Work has progressed well inside and outside on Hadar. Roger has finished the area where the range goes in the boatman's cabin. The base is aluminium and the walls are plasterboard. He has also completed fitting the red moulding to the boatman's cabin woodwork. Even young Steve has been working on her, doing various bits and pieces, such as making the fitting for the headlamp to go on the top of the post, the bracket for attaching the klaxon to the slide hatch, and the flywheel and alternator guards for the engine, which are essential to ensure Paddy's tail doesn't get caught in them whilst the engine is running.
The boxing in of the calorifier has now been fitted which will also accept one of the fixings for the alternator guard. Tina has now completed all the signwriting, and it looks really great.
With all hands to the pumps, things have been moving along briskly. Many of the smaller fitting and fixtures are being painted, such as the flywheel and alternator covers.
All 4 navigation lights have been fitted and the 4 fold down brass steps on the cabin sides. Although not quite traditional I feel that if working boats had carried on in large numbers that boatman would have opted for such luxuries in later life.
The stern navigation light will also act as a deck light as it is independantly switched in the boatman's cabin.
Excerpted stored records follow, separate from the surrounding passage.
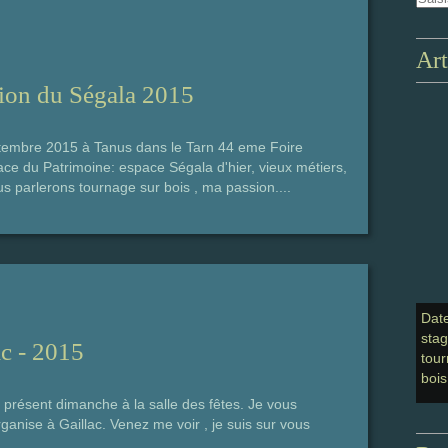
Art
ion du Ségala 2015
embre 2015 à Tanus dans le Tarn 44 eme Foire
ace du Patrimoine: espace Ségala d'hier, vieux métiers,
s parlerons tournage sur bois , ma passion....
Dat
sta
c - 2015
tour
bois
présent dimanche à la salle des fêtes. Je vous
ganise à Gaillac. Venez me voir , je suis sur vous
This will also mean that it can be used in tunnels without having to have all 4 navigation lights on.
Preparing the Hull for Blacking.
Who let me (Jo) loose with a power tool? We volunteered to black the hull of Hadar as it would be good experience for when we have to do it in the future. I removed the rust, with the sander, that had accumulated whilst she was in the water for 10 months. Whilst I was doing this Keith was masking off the gloss paint areas which meet the blacked area.
Roger fitted the vinyl flooring to the boatman's cabin floor. We found 2 pieces of this in the corner of the local carpet shop, and got them both for £15. It finishes off the cabin so well, we are both delighted with the look.
No Keith did not black the whole of the hull with a 1" wide brush! He was filling in the bits that the roller had missed. We rollered the blacking on having seen both this method and brushing it on, and the roller method is definitely easier and quicker.
As we were blacking the hull this meant that Tina could get on with finishing painting other parts of the boat so that she is ready to come out of the paintshed next week. This included the final set of roses on the boatman's cabin doors, and hopefully the final coat of blue on the inside of the engine room doors.
We finished the blacking late in the afternoon. We both were very tired, a 70ft boat takes a lot of blacking. We both slept well that night.